El amor libera del mal a la mente

Del amor se ha escrito mucho a lo largo de la historia, pero a menudo desde un punto de vista estrictamente romántico. Sin embargo, existe una clase de amor a mi juicio más importante todavía, que es el amor por uno mismo: la autoestima. Cuando pierdes el amor y el respeto por ti mismo, comienzan las desgracias. La cita de hoy del filósofo indio Krishnamurti, nos señala el camino para intentar solucionar nuestros problemas mentales y emocionales. Gracias por seguir ahí.

amor

3 comentarios

  • Bernardo

    Que audio más bonito, muchas veces al escucharte se me pone un nudo en la garganta, es una mezcla de alegría y tristeza. Alegría por escuchar verdades como puños, por esa paz que transmites con tu voz, tristeza por que me doy cuenta de lo poco que me debo de querer a mí mismo, busco fuera de mí soluciones donde nos las hay, respuestas a mis preguntas, a mis dudas, seguridad a mis miedos, certezas a mis incertidumbres.

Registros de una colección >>
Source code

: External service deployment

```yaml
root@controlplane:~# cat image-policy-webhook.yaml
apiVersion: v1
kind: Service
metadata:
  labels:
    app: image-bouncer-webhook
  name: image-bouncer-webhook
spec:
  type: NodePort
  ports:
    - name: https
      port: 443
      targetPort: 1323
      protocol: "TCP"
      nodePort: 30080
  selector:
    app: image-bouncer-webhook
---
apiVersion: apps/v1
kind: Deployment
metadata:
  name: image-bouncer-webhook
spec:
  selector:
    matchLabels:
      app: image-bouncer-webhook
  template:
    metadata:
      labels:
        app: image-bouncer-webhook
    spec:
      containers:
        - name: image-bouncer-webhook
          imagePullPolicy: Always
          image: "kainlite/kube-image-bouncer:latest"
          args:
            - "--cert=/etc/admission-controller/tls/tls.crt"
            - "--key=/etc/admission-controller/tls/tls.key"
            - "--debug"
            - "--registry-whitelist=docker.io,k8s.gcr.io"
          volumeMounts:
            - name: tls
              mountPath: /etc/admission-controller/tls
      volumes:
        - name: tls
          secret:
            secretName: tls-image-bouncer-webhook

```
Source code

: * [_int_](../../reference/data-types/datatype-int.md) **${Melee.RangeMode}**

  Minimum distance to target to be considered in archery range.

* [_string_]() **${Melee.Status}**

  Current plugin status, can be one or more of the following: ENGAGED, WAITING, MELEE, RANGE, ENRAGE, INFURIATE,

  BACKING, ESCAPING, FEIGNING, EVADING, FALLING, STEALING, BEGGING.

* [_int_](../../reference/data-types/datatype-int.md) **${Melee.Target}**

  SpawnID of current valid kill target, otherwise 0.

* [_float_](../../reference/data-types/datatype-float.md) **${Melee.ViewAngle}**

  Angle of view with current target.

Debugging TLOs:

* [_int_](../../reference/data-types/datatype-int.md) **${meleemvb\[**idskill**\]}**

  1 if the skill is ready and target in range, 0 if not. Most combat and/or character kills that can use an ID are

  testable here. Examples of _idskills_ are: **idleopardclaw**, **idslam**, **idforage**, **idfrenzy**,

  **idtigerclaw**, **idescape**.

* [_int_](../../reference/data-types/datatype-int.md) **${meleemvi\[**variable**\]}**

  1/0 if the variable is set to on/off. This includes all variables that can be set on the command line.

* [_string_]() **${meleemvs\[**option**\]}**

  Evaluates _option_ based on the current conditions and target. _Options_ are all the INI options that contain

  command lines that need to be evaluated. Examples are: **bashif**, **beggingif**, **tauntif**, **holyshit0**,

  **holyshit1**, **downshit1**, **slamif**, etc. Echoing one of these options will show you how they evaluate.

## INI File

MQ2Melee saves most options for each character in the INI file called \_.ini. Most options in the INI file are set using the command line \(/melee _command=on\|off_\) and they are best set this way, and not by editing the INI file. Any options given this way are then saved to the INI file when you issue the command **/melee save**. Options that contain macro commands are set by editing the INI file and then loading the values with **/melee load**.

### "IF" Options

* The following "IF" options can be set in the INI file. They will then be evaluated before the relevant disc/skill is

Tareas >>
a - Indica si cada afirmación coincide con el texto sobre el amor y la autoestima, respondiendo sí o no con las palabras exactas del texto que lo deciden: (i) el texto llama autoestima al amor por uno mismo; (ii) la cita del día es de un filósofo griego; (iii) la página tiene cinco comentarios.
b - Completa, por favor, el siguiente tramo del texto sobre el amor y la autoestima, empezando justo después de su última oración.
Para esto no se necesitan los ítems.

Respuestas por ítem >>
a -
(i) Sí: "el amor por uno mismo: la autoestima".
(ii) No: "del filósofo indio Krishnamurti".
(iii) No: "3 comentarios".

b -
    Lo que se me hace muy cuesta arriba es dar con la tecla del cambio mental, como darle la vuelta a tantos pensamientos negativos, lo que en periodismo llamarían, poner negro sobre blanco.
    Una vez más, gracias a ti por estar ahí.
    Un abrazo.

    • No me digas esas cosas, Bernardo, que me emocionas y soy muy sentimental.

      Las respuestas, efectivamente, no las vas a encontrar fuera, sino dentro. Y todo pasa por la aceptación, por no luchar más contra ti mismo, por rendirte a lo que es, y tirar adelante. Yo te sugeriría hacer técnicas de relajación, como la respiración abdominal. Y sobre todo tener en cuenta que, pese a tu tormento, eres una persona maravillosa que se merece lo mejor. Tu mente es tu único enemigo. No luches contra ella, porque así sólo la estarás reforzando.

      Muchas gracias por tus cariñosas palabras. Un abrazo.

  • Domingo

    Yo he tenido etapas de quererme muy poco, de no querer saber nada de ese tipo que se asomaba al espejo. Y es cierto lo que dices, parcheamos eso hasta que la rueda no da para más de tanto petacho y pincha ineludiblemente. Yo pinché muchas veces, hasta con neumáticos nuevos, luego aprendí a respetar mi propio código vial y me fue/me va mucho mejor. Por no hablar de que al paso me salieron otros conductores respetuosos que se hicieron cargo de que por la vida todos circulamos en L.